:: Text excerpt ::

That has got to be one of the most porous borders in the world
and is very difficult to police. By the way, I thought the Pakistanis
were trying very hard to police it and were pretty well equipped.
The great problem was that there were no equipped border guards
or police on the Afghan side of the border. It has a very poorly
equipped force.
Therefore, there is no question that weapons
can move easily around that area, and there is no shortage of
them. The surprise for me is that the Iranian authorities would
do deals with the Taliban. I am sure there is an element of believing
that my enemy's enemy is my friend. However, one group are extreme
Sunnis and the other are pretty fundamental Shi'as, and they see
the military threat in Afghanistan as a threat to them, and so
are prepared to sup with the devil in that instance.
Q269 Mr. Keetch: But what about the
modern technology and enhanced projectiles? It is not just the
Kalashnikovs that we all know are everywhere, but the more modern,
armour-piercing technology that has been seen recently in Iraq
and Afghanistan. The suggestion is that that is coming from Iran.
It has certainly been suggested in the US that that is the case
and they believe it has been directly involved in the killing
of US troops. If that is directly involved in the killing of British
troops, that is something that the whole country would be very
keen to know about.
Dr. Howells: We will certainly
send you what material we have got on that. As Antony has reminded
me, we have occasionally raised that with Iran. We have handed
over photographs of convoys that we intercepted coming across
the border, and we can certainly send those photographs to the
Committee.
Chairman: Can we move onto some questions
about Afghanistan and drugs?
Q270 Mr. Illsley: President Karzai
has said that the relationship between Iran and Afghanistan has
never been as friendly as it is today. Do you agree with that?
Dr. Howells: Well, yes
Mr. Illsley: It says here.
Dr. Howells: It says here.
The Iranians are a real enigma, in many ways.
I went to a conference in Kabul. It was the regional economic
co-operation conference, the first major international conference
that the Afghans ever organised. The Iranians were among the sharpest
contributors to that conference and had the best ideas. They have
a real feel for Afghanistan, especially for the western provinces
such as Herat. They know the area and are well aware of the great
deficiencies in the Afghan infrastructure. They had good ideas
about how they could contribute, along with the rest of the international
community, to the reconstruction and rebuilding of Afghanistan.
Therefore, I can see why President Karzai would say that.
The best way to characterise Iranian foreign
policy is to say that they are playing all ends against the middle,
because we know that they are funding the Northern Alliance, which
has been reborn as the National Front. They also have links to
the Taliban, so it is difficult to see how it is a simple relationship.

:::
:: Recorded data ::

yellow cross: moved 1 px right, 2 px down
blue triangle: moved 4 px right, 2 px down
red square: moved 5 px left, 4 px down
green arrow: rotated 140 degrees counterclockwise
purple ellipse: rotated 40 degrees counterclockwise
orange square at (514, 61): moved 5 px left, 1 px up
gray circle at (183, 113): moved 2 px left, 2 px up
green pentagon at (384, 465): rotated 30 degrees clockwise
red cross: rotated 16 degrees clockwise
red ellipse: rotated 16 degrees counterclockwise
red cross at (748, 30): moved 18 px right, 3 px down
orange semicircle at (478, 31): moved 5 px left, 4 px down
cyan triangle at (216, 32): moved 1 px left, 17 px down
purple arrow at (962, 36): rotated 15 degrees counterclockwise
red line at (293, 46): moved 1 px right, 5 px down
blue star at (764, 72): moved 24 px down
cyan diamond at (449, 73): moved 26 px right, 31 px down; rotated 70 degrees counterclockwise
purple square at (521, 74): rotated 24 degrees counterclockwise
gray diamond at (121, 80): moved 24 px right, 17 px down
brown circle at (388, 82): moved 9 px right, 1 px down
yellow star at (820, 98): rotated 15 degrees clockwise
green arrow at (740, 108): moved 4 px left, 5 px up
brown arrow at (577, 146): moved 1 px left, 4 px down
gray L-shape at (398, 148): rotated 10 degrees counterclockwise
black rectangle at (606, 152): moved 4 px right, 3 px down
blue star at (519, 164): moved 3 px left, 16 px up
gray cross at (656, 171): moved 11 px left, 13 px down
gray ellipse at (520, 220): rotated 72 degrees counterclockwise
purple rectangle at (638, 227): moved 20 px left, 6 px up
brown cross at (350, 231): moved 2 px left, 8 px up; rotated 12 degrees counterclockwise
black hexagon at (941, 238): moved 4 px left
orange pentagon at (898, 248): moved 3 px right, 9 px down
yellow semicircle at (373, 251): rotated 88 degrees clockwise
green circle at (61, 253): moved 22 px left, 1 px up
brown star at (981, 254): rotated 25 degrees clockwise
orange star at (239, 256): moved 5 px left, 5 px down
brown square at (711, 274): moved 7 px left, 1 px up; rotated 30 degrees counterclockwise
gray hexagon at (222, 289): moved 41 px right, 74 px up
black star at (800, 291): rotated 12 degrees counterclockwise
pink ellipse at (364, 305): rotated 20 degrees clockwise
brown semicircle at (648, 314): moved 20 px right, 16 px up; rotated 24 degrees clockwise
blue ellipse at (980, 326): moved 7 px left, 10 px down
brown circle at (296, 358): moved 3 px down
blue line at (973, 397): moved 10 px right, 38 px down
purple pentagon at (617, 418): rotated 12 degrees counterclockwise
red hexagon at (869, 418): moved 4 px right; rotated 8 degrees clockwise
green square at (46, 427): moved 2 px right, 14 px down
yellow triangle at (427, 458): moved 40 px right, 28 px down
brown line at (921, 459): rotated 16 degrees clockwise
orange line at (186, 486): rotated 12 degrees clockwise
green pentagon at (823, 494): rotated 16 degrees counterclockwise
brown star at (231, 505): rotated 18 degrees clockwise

:::

Work instructions
a) In the hearing transcript, what has the Northern Alliance been reborn as?
b) Count the lines in the rows above that contain the word "brown", treating case as significant. Reply with only the number.

Outputs in order
a) The National Front.

b) 9